**Stored dataset items:**
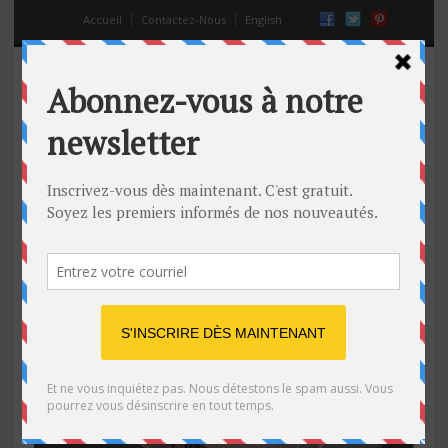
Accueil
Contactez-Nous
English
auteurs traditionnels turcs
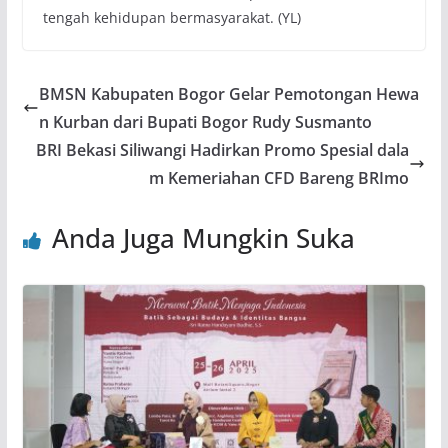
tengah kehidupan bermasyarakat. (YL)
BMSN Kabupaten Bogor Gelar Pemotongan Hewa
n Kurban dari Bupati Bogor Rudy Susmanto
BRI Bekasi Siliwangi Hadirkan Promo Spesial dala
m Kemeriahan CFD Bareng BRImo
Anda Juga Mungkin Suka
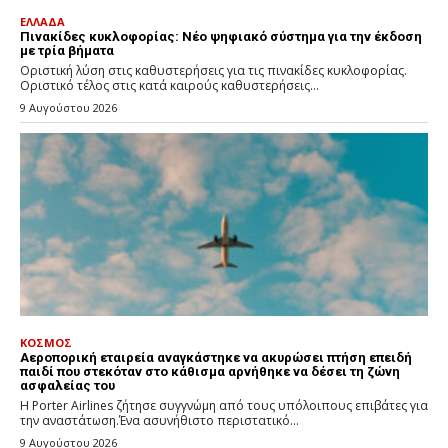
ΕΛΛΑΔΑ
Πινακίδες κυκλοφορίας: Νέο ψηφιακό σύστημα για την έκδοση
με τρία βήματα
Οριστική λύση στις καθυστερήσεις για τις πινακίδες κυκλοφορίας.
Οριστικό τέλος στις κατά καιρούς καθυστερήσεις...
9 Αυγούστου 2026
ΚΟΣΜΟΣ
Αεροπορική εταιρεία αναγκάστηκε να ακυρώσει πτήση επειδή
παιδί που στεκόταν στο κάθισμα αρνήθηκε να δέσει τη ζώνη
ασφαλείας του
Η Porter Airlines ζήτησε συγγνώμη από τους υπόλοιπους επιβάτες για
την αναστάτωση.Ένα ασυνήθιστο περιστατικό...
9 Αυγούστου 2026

* * *

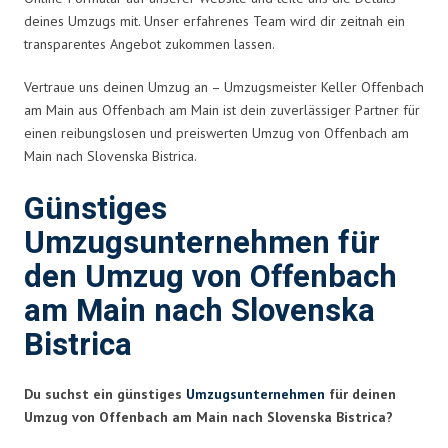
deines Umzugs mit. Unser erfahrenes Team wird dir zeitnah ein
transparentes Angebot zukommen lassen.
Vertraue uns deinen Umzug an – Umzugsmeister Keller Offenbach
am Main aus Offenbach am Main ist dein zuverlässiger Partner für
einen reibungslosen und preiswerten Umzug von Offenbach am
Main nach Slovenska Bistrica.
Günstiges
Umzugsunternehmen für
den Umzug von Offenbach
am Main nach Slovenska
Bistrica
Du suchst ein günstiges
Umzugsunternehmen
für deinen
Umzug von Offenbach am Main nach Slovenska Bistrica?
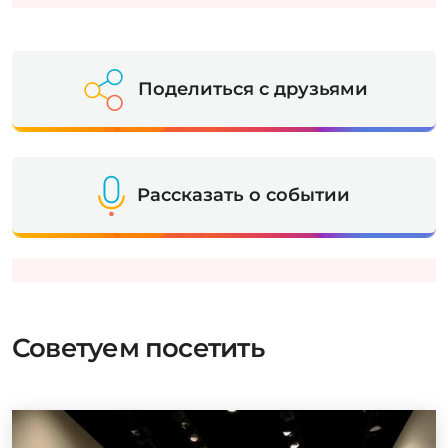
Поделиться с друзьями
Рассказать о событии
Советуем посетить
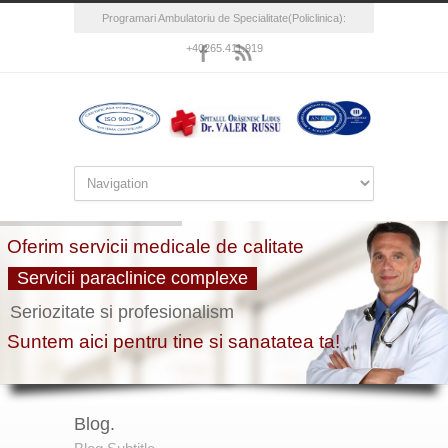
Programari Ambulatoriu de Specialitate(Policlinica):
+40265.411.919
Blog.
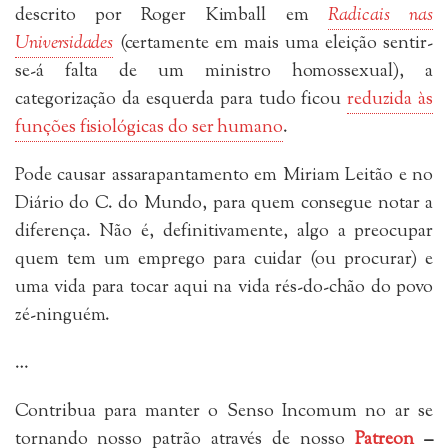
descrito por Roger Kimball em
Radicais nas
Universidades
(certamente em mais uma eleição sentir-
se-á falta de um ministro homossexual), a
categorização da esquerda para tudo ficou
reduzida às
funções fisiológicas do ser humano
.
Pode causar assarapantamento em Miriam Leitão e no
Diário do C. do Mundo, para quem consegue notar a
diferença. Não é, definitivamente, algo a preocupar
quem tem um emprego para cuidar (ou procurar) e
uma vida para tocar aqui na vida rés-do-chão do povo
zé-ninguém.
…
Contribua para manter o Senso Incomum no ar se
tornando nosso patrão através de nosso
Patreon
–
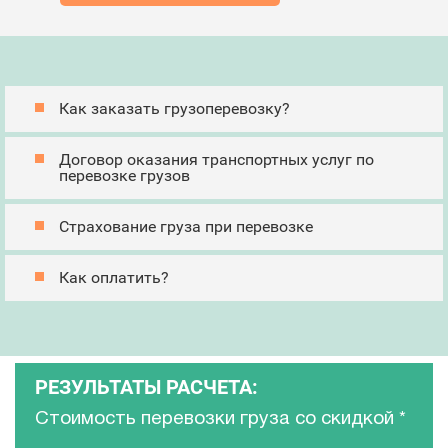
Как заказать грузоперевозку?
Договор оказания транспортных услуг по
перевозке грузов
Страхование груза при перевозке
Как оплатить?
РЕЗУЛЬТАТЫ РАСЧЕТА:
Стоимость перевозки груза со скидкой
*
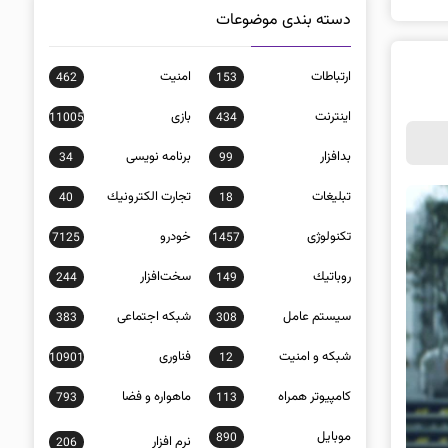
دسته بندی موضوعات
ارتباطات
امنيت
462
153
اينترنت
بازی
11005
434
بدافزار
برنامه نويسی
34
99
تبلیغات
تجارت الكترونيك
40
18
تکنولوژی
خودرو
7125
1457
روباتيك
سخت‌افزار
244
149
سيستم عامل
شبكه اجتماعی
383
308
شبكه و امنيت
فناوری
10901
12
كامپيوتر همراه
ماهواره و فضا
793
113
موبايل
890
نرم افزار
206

* * *

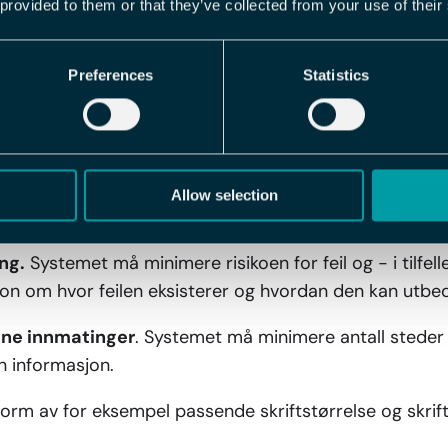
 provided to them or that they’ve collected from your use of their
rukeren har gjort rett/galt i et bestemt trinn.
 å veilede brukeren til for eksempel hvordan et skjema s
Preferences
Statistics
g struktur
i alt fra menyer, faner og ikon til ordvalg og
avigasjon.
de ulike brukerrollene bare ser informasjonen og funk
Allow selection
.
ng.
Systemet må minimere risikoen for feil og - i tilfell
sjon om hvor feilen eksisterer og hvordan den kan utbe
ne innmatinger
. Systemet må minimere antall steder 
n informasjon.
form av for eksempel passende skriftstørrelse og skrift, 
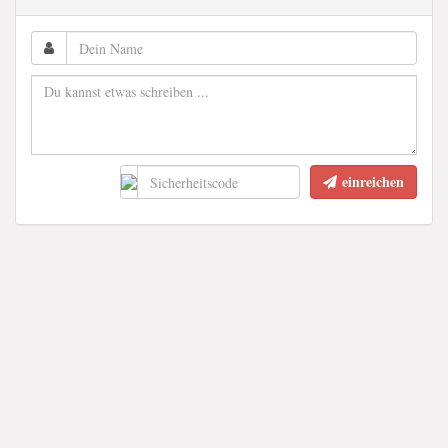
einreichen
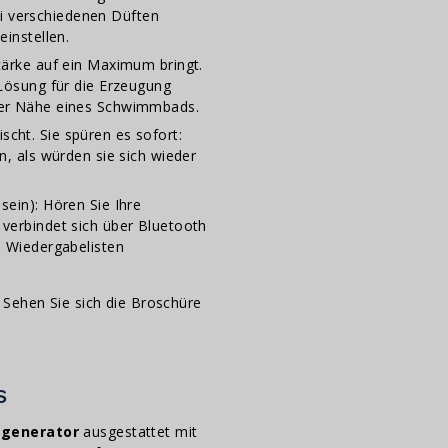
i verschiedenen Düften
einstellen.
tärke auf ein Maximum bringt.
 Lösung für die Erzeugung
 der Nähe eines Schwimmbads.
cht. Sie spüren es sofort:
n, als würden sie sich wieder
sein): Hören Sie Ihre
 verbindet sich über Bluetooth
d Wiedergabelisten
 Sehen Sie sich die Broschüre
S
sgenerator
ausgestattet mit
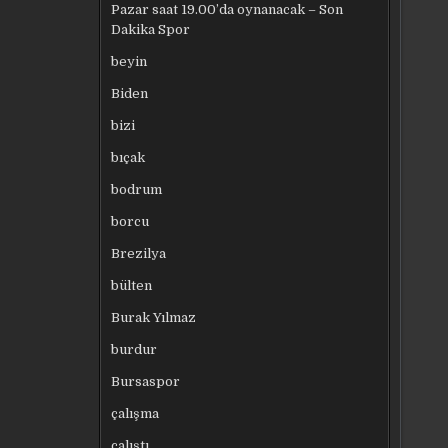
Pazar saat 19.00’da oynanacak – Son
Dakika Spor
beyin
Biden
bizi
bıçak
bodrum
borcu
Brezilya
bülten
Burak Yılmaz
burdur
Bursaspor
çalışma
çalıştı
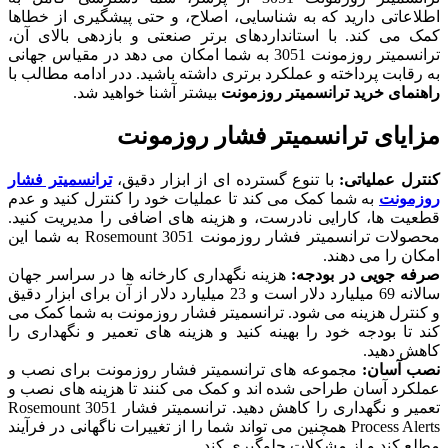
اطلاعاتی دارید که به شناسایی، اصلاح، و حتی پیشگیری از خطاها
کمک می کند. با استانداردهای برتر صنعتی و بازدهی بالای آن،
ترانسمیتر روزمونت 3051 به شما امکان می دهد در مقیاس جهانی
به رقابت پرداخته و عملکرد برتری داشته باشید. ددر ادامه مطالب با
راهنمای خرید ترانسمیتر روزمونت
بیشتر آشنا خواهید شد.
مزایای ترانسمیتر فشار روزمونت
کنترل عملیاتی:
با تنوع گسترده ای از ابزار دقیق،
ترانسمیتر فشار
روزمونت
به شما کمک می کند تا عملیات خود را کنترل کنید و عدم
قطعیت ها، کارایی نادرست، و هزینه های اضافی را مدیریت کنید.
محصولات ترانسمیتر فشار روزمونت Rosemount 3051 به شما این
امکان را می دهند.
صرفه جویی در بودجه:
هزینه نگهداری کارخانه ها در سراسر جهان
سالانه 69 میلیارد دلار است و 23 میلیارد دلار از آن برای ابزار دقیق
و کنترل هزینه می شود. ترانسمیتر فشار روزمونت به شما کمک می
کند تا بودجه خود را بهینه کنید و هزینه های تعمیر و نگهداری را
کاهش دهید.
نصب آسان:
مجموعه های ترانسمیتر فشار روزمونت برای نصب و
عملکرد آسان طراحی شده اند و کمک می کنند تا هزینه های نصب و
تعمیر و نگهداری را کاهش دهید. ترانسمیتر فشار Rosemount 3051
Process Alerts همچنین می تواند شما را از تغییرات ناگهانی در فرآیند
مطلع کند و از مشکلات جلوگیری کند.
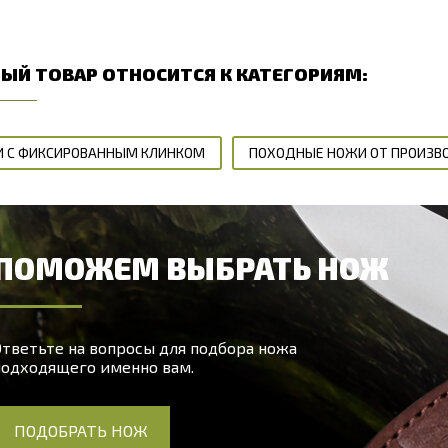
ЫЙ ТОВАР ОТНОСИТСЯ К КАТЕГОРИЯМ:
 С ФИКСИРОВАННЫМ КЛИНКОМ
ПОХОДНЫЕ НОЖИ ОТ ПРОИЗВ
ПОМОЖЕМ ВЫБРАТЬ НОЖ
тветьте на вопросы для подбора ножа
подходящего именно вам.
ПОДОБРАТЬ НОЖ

**WORK ITEM:** Above are the records; repeat exactly the lines from the one holding "به رقابت پرداخته" down to the one holding "مجموعه های ترانسمیتر فشار روزمونت برای نصب و", end lines included.

**RESULT FOR THIS TASK:**
به رقابت پرداخته و عملکرد برتری داشته باشید. ددر ادامه مطالب با
راهنمای خرید ترانسمیتر روزمونت
بیشتر آشنا خواهید شد.
مزایای ترانسمیتر فشار روزمونت
کنترل عملیاتی:
با تنوع گسترده ای از ابزار دقیق،
ترانسمیتر فشار
روزمونت
به شما کمک می کند تا عملیات خود را کنترل کنید و عدم
قطعیت ها، کارایی نادرست، و هزینه های اضافی را مدیریت کنید.
محصولات ترانسمیتر فشار روزمونت Rosemount 3051 به شما این
امکان را می دهند.
صرفه جویی در بودجه:
هزینه نگهداری کارخانه ها در سراسر جهان
سالانه 69 میلیارد دلار است و 23 میلیارد دلار از آن برای ابزار دقیق
و کنترل هزینه می شود. ترانسمیتر فشار روزمونت به شما کمک می
کند تا بودجه خود را بهینه کنید و هزینه های تعمیر و نگهداری را
کاهش دهید.
نصب آسان:
مجموعه های ترانسمیتر فشار روزمونت برای نصب و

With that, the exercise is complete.